In recent months, the city has been exploring solutions for full-time staffing at the fire department, which has traditionally relied on volunteers to handle fire and emergency calls for Tremonton and surrounding areas. Various scenarios had called for raising property taxes anywhere from 35 to 84 percent to pay for those new positions.

However, the Tremonton City Council last week decided to forgo a tax increase in favor of a plan to hire a full-time fire chief and one additional police officer at an annual cost of about $183,000, instead of hiring a full-time firefighter crew this year, which would have cost an estimated $888,000 annually and necessitated a 64 percent property-tax hike.

There are no records in Tremonton of a city-imposed property tax increase going back to at least the 1980s, and that streak will continue, at least for this year.

The new chief position will be tasked with finding creative solutions to handle a growing number of emergency calls, which make up the bulk of the fire department’s work.

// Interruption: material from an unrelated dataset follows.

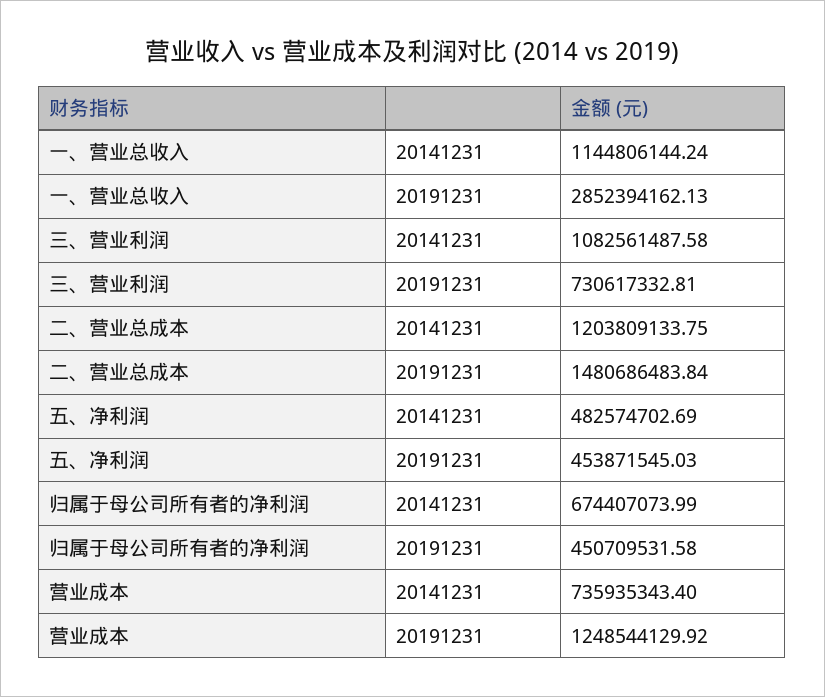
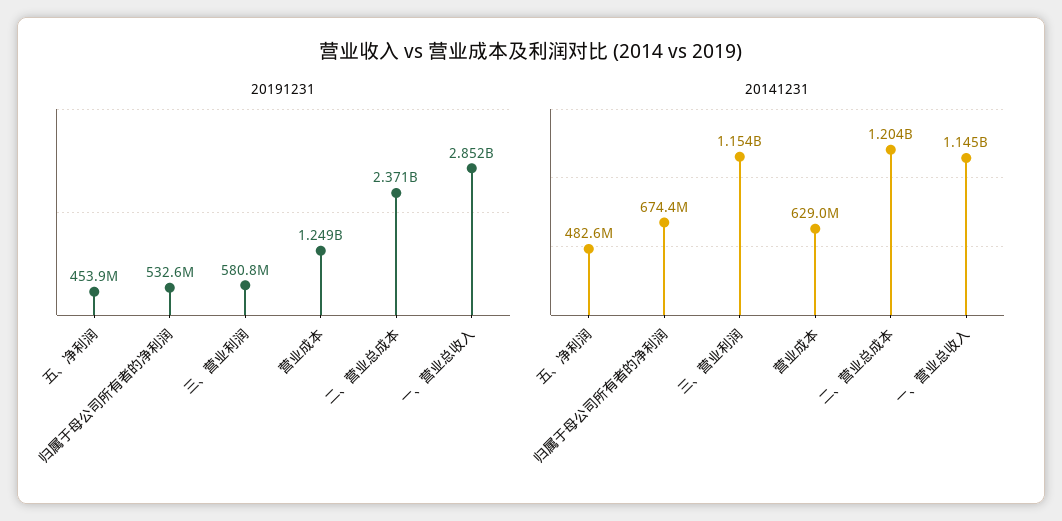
20141231, 三、营业利润: 1082561487.58 -> 1154000000
20191231, 三、营业利润: 730617332.81 -> 580800000
20191231, 二、营业总成本: 1480686483.84 -> 2371000000
20191231, 归属于母公司所有者的净利润: 450709531.58 -> 532600000
20141231, 营业成本: 735935343.4 -> 629000000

A few members of the public showed up at last week’s city council meeting to speak out against a tax increase, and some councilmembers voiced their opposition as well.

“I’m not going to (vote to) raise taxes this year,” Councilmember Bret Rohde said. “I think we hire a fire chief and let them figure out how to make this work for a year. Maybe we can get some things going on recruiting. If we have them here 40 hours a week, we will be able to come up with what they need.”

Councilmember Lyle Vance said the city should be able to look into the budgets for each department and come up with the savings necessary to fund the fire department. He suggested an incentive program in which employees who come up with ways to save money would receive a portion of the cost savings as a bonus.

“I don’t think anything is frivolous, but I do believe everybody can take a look at their budgets and find ways to cut,” Vance said. “Pay them two percent of whatever they save, and there’s going to be ideas coming out of the woodwork.”

He said the timing of a property tax increase wouldn’t be good right now since Tremonton residents are already paying higher property taxes due to a county reassessment of the area last year, and are also paying more for water with the installation of the new secondary water system — all of which is happening in the midst of an economic downturn associated with the COVID-19 pandemic.

“We need to go backwards and say we’ve done all we can as a city to cut expanses before we go out and ask the citizens to pay more taxes, especially with the water changes and county doing their adjustment last year,” he said.

As the fire department continues to see the number of calls for emergency responses increase every year, the city council will likely have to revisit the staffing issue next year, and some say the property tax question is likely to be on the table in the future.

“Safety has to be number one,” Councilmember Connie Archibald said. “I think eventually we’ll have to move in this direction. Tremonton is going to have to hire some people to take care of our safety.”

Mayor Roger Fridal said that while the eventual solutions might be painful, “we’ll come up with what we think is best for Tremonton.”